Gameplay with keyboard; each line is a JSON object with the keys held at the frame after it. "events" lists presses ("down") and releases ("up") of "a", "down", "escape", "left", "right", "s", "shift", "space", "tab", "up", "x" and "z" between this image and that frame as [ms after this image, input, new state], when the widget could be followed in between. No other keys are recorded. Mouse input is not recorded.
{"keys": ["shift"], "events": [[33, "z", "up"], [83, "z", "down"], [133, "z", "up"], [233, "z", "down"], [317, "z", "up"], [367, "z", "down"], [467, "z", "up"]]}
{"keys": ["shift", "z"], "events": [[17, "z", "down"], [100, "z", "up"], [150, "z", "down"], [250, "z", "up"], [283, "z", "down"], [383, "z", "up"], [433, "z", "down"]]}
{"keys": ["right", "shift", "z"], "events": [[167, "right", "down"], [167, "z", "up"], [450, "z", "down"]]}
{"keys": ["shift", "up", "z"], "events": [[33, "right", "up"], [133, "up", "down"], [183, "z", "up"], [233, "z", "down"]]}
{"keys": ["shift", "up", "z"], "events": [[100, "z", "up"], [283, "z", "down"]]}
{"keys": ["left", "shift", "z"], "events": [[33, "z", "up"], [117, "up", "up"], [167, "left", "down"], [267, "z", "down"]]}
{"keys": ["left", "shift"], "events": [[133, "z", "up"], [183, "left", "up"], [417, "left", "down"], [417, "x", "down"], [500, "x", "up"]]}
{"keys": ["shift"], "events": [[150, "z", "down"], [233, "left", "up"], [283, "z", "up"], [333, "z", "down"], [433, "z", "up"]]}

---+---

ABOUT THIS TASK: Every entry shown earlier is to be returned exactly, line for line.

RESULT OF THE EXERCISE:
Gameplay with keyboard; each line is a JSON object with the keys held at the frame after it. "events" lists presses ("down") and releases ("up") of "a", "down", "escape", "left", "right", "s", "shift", "space", "tab", "up", "x" and "z" between this image and that frame as [ms after this image, input, new state], when the widget could be followed in between. No other keys are recorded. Mouse input is not recorded.
{"keys": ["shift"], "events": [[33, "z", "up"], [83, "z", "down"], [133, "z", "up"], [233, "z", "down"], [317, "z", "up"], [367, "z", "down"], [467, "z", "up"]]}
{"keys": ["shift", "z"], "events": [[17, "z", "down"], [100, "z", "up"], [150, "z", "down"], [250, "z", "up"], [283, "z", "down"], [383, "z", "up"], [433, "z", "down"]]}
{"keys": ["right", "shift", "z"], "events": [[167, "right", "down"], [167, "z", "up"], [450, "z", "down"]]}
{"keys": ["shift", "up", "z"], "events": [[33, "right", "up"], [133, "up", "down"], [183, "z", "up"], [233, "z", "down"]]}
{"keys": ["shift", "up", "z"], "events": [[100, "z", "up"], [283, "z", "down"]]}
{"keys": ["left", "shift", "z"], "events": [[33, "z", "up"], [117, "up", "up"], [167, "left", "down"], [267, "z", "down"]]}
{"keys": ["left", "shift"], "events": [[133, "z", "up"], [183, "left", "up"], [417, "left", "down"], [417, "x", "down"], [500, "x", "up"]]}
{"keys": ["shift"], "events": [[150, "z", "down"], [233, "left", "up"], [283, "z", "up"], [333, "z", "down"], [433, "z", "up"]]}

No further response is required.